Supplied passage ->
───
Re: [RFC PATCH 1/2] tracing/osnoise: Sample IPI counts

From: Valentin Schneider

Date: Thu Jun 11 2026 - 06:31:38 EST

On 11/06/26 10:59, Tomas Glozar wrote:
> [just replying to comments, will do a full review later]
>
> st 10. 6. 2026 v 21:51 odesílatel Crystal Wood <crwood@xxxxxxxxxx> napsal:
>>
>> On Wed, 2026-06-10 at 15:04 +0200, Valentin Schneider wrote:
>> > Osnoise already implictly accounts IPIs via its IRQ tracking,
>>
>> Does it? It seems that IPIs bypass the kernel/irq subsystem on some
>> arches (including x86, but not ARM).
>>
>> It would be nice to solve this properly by adding generic ipi
>> entry/exit tracing (similar to what ARM already has).
>>
>
> Isn't that precisely what the ipi tracepoints used by this
> implementation (ipi:ipi_send_cpu) are for?
>

Well, these catch the emission of the IPI, which is great for investigation
- slap a stacktrace trigger and you (most of the time) get the source of
your interference.

However Crystal's point is that on x86 (and I assume other archs) receiving
& handling these IPIs is "special" and doesn't go through the generic irq
subsystem and thus has to be tracked separately, which is why osnoise has
this fairly lengthy osnoise_arch_register() thing.

>> > however it
>> > can be interesting to distiguish between the two: undesired IPIs usually
>> > imply a software configuration issue (e.g. wrong/incomplete CPU isolation)
>> > whereas undesired (non-IPI) IRQs usually imply a hardware configuration
>> > issue.
>> >
>> > Signed-off-by: Valentin Schneider <vschneid@xxxxxxxxxx>
>> > ---
>> > Note that this is modifying the osnoise:osnoise_entry Ftrace entry; I know
>> > trace events are sort of supposed to be stable, but I'm not sure about
>> > ftrace entries.
>>
>> I think old rtla will be OK with this since it looks up fields by name
>> rather than assuming a fixed layout.
>>
>
> Yeah, the fields are either looked up with tep_get_field_val() [2], or
> with name-based BPF CO-RE relocations against the tracepoint structure
> [3]. So this shouldn't be an issue, as long as the old counts stay the
> same.
>
> [2] https://git.kernel.org/pub/scm/linux/kernel/git/next/linux-next.git/tree/tools/tracing/rtla/src/timerlat_hist.c#n191
> [3] https://git.kernel.org/pub/scm/linux/kernel/git/next/linux-next.git/tree/tools/tracing/rtla/src/timerlat.bpf.c#n12
>
>> > Alternatively I can have this be purely supported in userspace osnoise by
>> > hooking into the IPI events and counting IPIs separately from the osnoise
>> > events.
───
Recorded data ->
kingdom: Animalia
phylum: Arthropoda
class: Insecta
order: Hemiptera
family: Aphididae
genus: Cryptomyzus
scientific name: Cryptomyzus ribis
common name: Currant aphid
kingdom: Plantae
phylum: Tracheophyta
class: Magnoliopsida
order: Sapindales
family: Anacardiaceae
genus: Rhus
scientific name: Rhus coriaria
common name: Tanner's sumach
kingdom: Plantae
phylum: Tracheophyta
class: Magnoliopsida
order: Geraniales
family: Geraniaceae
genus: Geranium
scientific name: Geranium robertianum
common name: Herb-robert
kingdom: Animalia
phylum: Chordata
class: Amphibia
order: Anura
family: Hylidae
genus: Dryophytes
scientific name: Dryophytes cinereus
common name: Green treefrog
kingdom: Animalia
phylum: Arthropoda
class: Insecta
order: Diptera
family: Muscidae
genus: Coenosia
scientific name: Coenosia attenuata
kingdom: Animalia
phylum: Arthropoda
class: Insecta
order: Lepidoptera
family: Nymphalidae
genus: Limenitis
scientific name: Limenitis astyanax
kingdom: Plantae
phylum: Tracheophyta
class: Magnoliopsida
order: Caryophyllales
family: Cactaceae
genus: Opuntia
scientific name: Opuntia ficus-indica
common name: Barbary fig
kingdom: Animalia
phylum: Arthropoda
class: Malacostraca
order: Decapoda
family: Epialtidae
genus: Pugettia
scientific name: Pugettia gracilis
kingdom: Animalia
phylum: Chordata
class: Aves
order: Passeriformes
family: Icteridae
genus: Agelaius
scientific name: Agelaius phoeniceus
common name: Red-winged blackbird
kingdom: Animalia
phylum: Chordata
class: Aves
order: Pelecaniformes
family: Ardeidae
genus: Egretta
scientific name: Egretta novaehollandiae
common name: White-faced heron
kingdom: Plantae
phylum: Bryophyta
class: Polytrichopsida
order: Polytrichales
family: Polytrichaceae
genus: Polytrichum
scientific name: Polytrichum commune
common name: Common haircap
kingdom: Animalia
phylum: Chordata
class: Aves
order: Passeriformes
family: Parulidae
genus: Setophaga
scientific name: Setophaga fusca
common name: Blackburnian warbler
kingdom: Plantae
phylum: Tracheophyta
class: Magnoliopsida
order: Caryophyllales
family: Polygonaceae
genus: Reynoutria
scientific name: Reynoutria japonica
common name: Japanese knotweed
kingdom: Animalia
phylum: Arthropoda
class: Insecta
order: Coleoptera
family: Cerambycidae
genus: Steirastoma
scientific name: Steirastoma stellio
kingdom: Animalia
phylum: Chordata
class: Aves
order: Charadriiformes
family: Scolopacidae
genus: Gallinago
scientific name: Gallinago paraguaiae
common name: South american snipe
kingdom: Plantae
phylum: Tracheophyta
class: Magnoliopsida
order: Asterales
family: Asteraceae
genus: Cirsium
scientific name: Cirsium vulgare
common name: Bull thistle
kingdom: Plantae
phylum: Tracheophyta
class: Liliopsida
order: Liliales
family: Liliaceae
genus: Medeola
───
Exercise tasks ->
**1.** In the osnoise thread, please condense the paragraph beginning "However Crystal's point is" into a short bulleted list that keeps its main facts.
**2.** Answer these from the osnoise thread, one line each:
(a) Which tracepoint does the implementation use to catch IPIs?
(b) What do undesired IPIs usually imply, according to the patch description?
(c) Which function is named as one way the fields are looked up?
**3.** Resume the osnoise thread from its final line.

Task responses ->
**1.**
- On x86, and presumably other architectures, receiving and handling IPIs is "special."
- This handling bypasses the generic irq subsystem, so it must be tracked separately.
- That is why osnoise contains the fairly lengthy osnoise_arch_register().

**2.**
(a) ipi:ipi_send_cpu
(b) A software configuration issue, such as wrong or incomplete CPU isolation.
(c) tep_get_field_val()

**3.**
>>
>> One benefit I could see of doing this in kernel osnoise would be if you
>> could atomically correlate the count with the particular noise
>> interval, but this patch doesn't do that.
>>
>
> The count is already reported by cycle on the kernel side in the
> patchset, right? It's only missing in the current RTLA (userspace)
> part, as there is no statistic using the information. But it can still
> be collected through custom histogram triggers.
>
>> > ...
>> >
>> > +static void trace_ipi_send_cpumask_callback(void *data, const struct cpumask *cpumask,
>> > + unsigned long callsite, void *callback)
>> > +{
>> > + struct osnoise_variables *osn_var;
>> > + int cpu;
>> > +
>> > + for_each_cpu_and(cpu, cpumask, &osnoise_cpumask) {
>> > + osn_var = per_cpu_ptr(&per_cpu_osnoise_var, cpu);
>> > + ipi_emission(osn_var, cpu);
>> > + }
>> > +}
>>
>> Isn't this racy to do from a different CPU? Both in terms of the
>> counter, and the timing of the increment relative to when the IPI is
>> actually received. Not necessarily a huge deal if you only care about
>> zero versus bignum, but still. At least worth a comment, if we go with
>> this approach.
>>
>
> I also think it's a bit confusing, especially as the other accesses to
> osn_var are cpu-local, but here, "cpu" is the *target* CPU, not the
> current CPU. Not sure how expensive it would be to do atomic_add for
> that, at least it's something to consider.
>

I suppose that could be an argument for doing that stat aggregation in
userspace osnoise - event handlers are run after the fact via
tracefs_iterate_raw_events(), it's all inherently slower since it's just
increments of one (one per handled event) but it's also all done in
userspace on a control thread and doesn't bog down the kernelspace.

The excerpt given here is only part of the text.